> Merely providing emergency rooms and "free clinics" will ensure that people only use these services.
Emergency rooms operate by triage. If you're having a heart attack, you're going in right now. If your shoulder has been bothering you for six months, you might have to come back multiple days in a row and spend the whole day waiting before there is a slow enough day that you can be seen. There is then an obvious incentive to go pay a private physician to be seen immediately instead. Free clinics are similar: There are no appointments, it's first come first served, and then most people prefer to pay $100 to schedule an appointment rather than wasting an entire day waiting in a queue, but you still have that option for people with no money.
Emergency rooms are also a natural monopoly because in an actual emergency the primary consideration is which one is closest, which doesn't make for a competitive market. So it makes sense to have the government do that. Whereas non-emergency care (which is the large majority of medical expenses) would allow people to compare prices or make cost trade offs against distance or convenience etc., if we would actually expose people to pricing. For example by requiring price transparency and then having insurance pay the second-lowest price for that service within 100 miles of your location, but then letting you choose where you actually want to go and make up any difference yourself, or choose the lowest cost option instead of the second lowest and then put the difference in your HSA.
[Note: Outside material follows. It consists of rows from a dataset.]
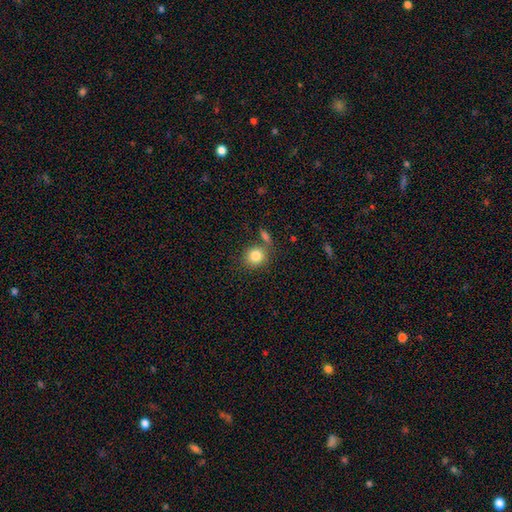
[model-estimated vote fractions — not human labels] A smooth galaxy with no disk features (84%) that is round (81%). Merging: none (69%).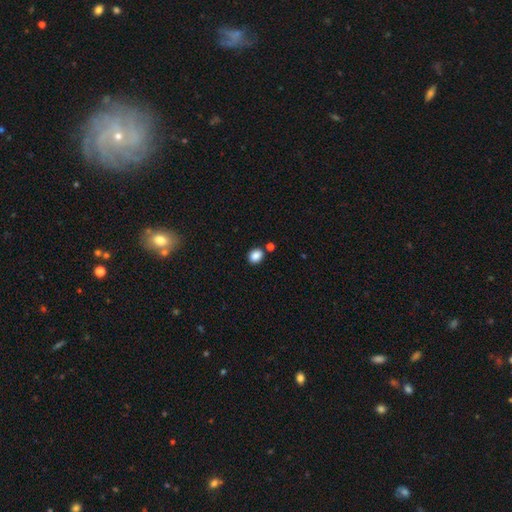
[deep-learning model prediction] The model was most divided on "how rounded": round: 52%, in between: 47%, cigar-shaped: 1%. More confident: smooth or featured — smooth (87%); merging — none (78%).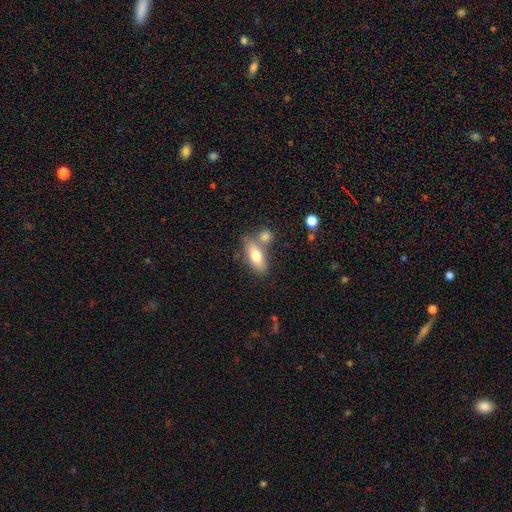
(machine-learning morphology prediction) type=smooth (72%); roundness=in between (78%); merging=none (56%).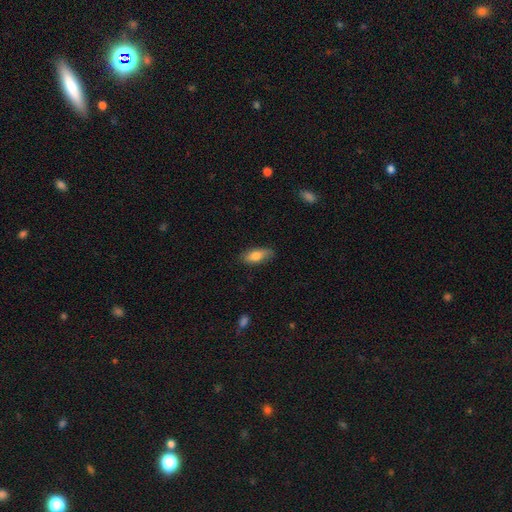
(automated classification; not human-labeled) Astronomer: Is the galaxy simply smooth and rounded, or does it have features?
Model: smooth — 77%.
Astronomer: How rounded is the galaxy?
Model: in between — 82%.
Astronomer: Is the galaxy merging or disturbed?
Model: none — 77%.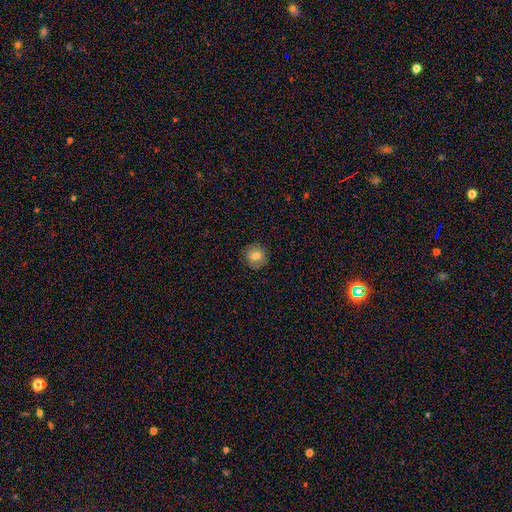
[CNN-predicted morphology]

> A public option eliminating profit margin seems to at least be sane, and ideally would starve private funding from existence.
It's not clear how a government option that doesn't have taxpayer subsidies would do this any better than a private non-profit. There are many existing non-profit healthcare providers and they don't have meaningfully lower costs than for-profit ones.
The general problem is that "non-profits" and government-operated services still have money flowing through them and "profit" can be extracted in all manner of ways other than paying dividends to shareholders. The officers can just pay themselves high salaries, or whoever is in charge of the budget can take bribes/kickbacks to shovel money in the direction of the contractors or unions paying them off.
Meanwhile the nature of "profit" in a competitive market is largely misunderstood because of accounting differences. If a non-profit wants to buy an MRI machine, they have to take out a loan, and then pay back the loan with interest which they account for as an expense. A for-profit company might get the money to buy it by selling shares to investors, and then paying dividends to the shareholders instead of paying interest on a loan, which goes on the books as "profit" instead of interest expense. But you couldn't just replace them with a non-profit and then lower prices by the amount of "profit" they were making because then they also wouldn't have had private investment and you're back to needing the loan and paying the same money as interest to the bank.
The thing that requires providers to be efficient is competition, because then the ones wasting money or taking bribes have to cover the amount wasted/embezzled by charging more to customers and then the customers don't choose them because they have higher prices. But that's the thing the existing regulatory system goes out of its way to thwart.